- **RECORD EXCERPTS**
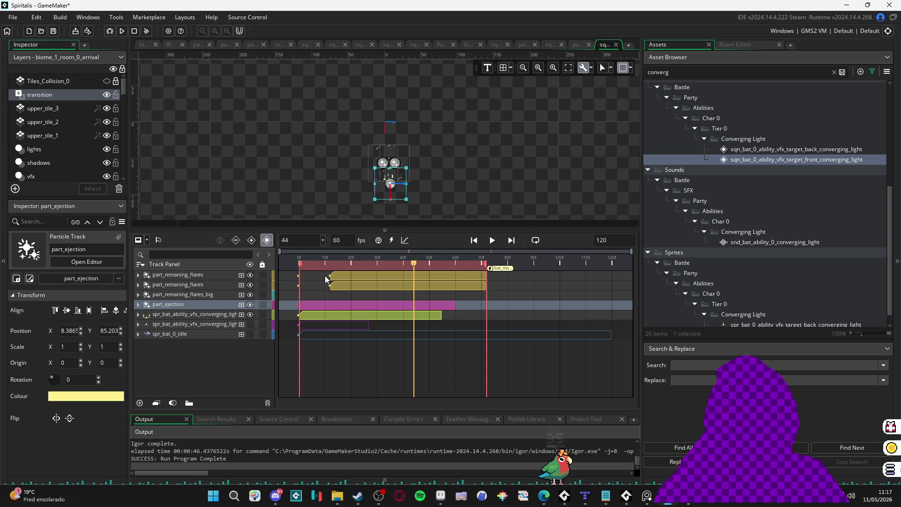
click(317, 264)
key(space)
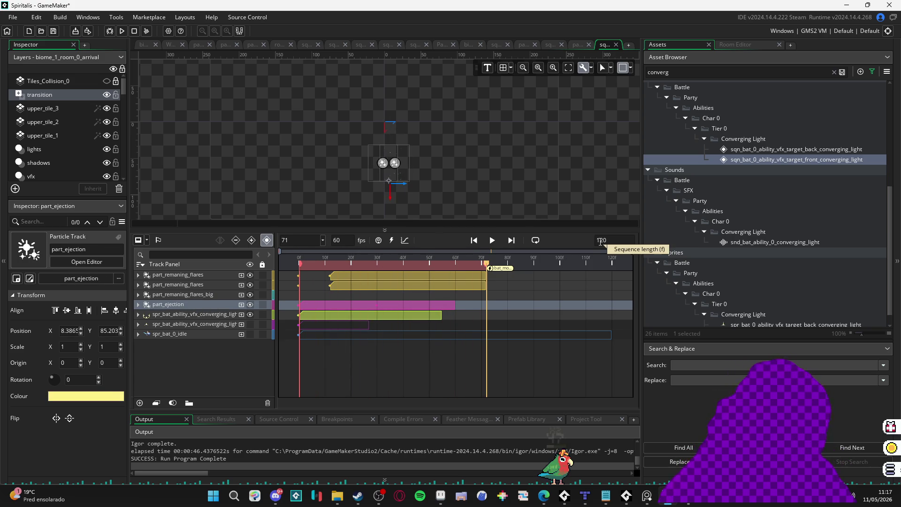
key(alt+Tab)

* * *

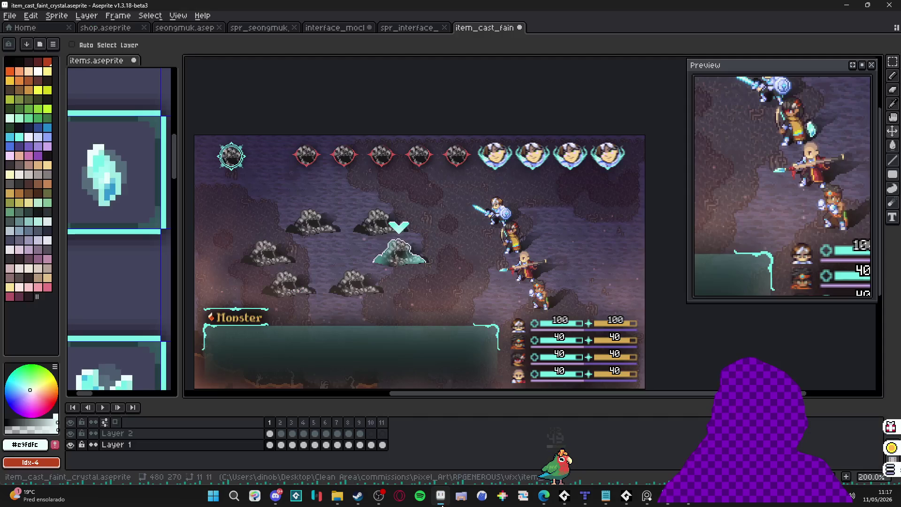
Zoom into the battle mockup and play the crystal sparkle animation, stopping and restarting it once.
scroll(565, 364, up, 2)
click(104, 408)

---

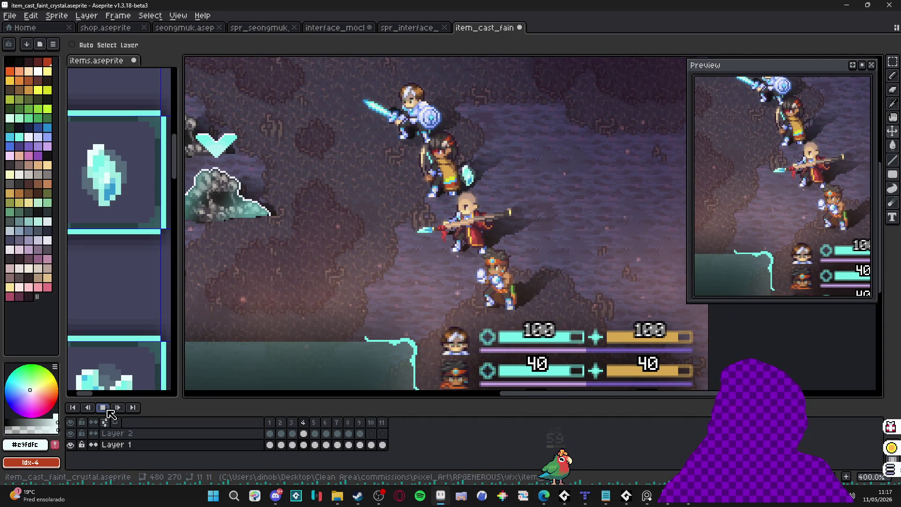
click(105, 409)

- **TASK**
Find how many lines in the material hold the word "click" and state that number alone.

- **ANSWER BOX**
3